The highest death rate in a Maine county with a monitor was Oxford at 61.2. Four other monitored counties with pm2.5 concentrations of 5 mcg/m3 or just above had lung cancer deaths averaging 55 per 100,000. Maine’s asthma incidence for adults, as a fraction of the state’s population, is 9.8 percent—well above California’s 6.0 percent and worse than Pennsylvania’s 8.3 percent. Asthma and COPD data are taken from ALA’s “Estimated Prevalence and Incidence of Lung Disease” 2018 report. Though these are estimates, the ALA chooses to publish them and they are consistent with other data from the AAFA and the CDC.

All the statistics presented for Maine, California and Pennsylvania point to a very important conclusion. Obviously, prevalence of lung diseases in specific geographic areas is the result of far more determinative factors than simply the air quality readings at EPA monitors.

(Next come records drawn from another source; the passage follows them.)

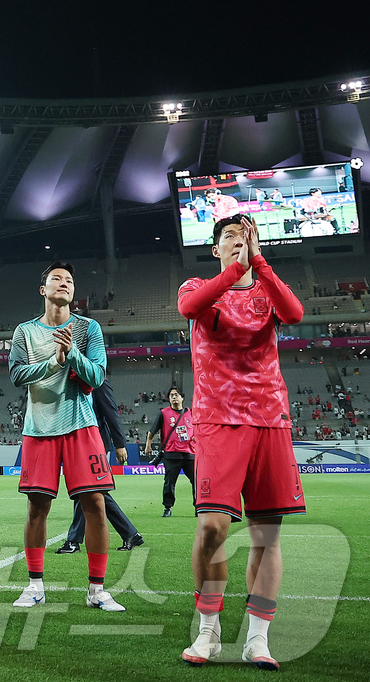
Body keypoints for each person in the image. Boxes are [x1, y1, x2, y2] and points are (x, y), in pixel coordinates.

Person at [178, 214, 304, 670]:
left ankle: (257, 639)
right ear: (215, 249)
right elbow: (190, 310)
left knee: (266, 536)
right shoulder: (195, 286)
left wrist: (261, 265)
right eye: (229, 236)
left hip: (270, 419)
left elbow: (294, 314)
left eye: (245, 236)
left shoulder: (267, 290)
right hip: (217, 420)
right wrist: (235, 268)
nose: (238, 242)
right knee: (213, 527)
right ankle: (208, 631)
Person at [7, 263, 124, 613]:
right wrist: (54, 363)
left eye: (70, 280)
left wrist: (72, 353)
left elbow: (98, 376)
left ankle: (97, 590)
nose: (65, 283)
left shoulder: (89, 329)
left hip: (81, 427)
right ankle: (35, 586)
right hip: (39, 430)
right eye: (57, 279)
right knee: (37, 508)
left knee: (96, 507)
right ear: (43, 289)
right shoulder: (24, 331)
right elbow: (15, 374)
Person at [58, 378, 142, 553]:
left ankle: (73, 541)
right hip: (78, 442)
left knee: (86, 489)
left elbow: (110, 411)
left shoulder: (97, 379)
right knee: (92, 492)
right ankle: (130, 533)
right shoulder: (70, 378)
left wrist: (120, 444)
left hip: (95, 443)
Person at [147, 387, 196, 517]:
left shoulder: (191, 413)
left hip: (190, 453)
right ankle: (167, 507)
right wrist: (148, 445)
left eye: (176, 394)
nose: (174, 397)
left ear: (182, 397)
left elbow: (198, 429)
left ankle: (199, 507)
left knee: (196, 481)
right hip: (171, 453)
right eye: (171, 395)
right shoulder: (163, 413)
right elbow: (152, 431)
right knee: (169, 482)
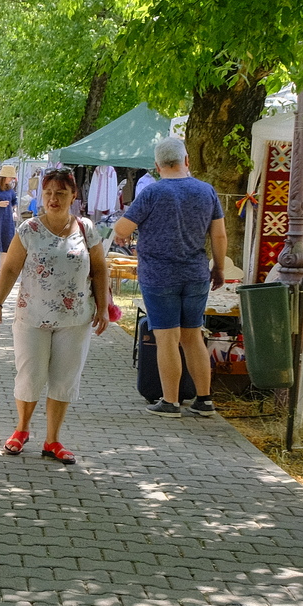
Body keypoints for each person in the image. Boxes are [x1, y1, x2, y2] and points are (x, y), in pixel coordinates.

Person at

The extreme examples of California—with its overall worst metro area air quality yet better than national lung disease statistics—and Maine’s very good air quality but bad lung disease statistics suggest strongly that the ALA take a closer look at its long-running assault on Pittsburgh air and warnings about health effects. This is especially true in light of its violation of the EPA’s admonition not to apply very localized monitor readings to extensive geography within the metro area.

What is in evidence is statistical malpractice. The failure to do more investigation into the differences in lung disease prevalence that do not track as it claims with pollution levels is unprofessional.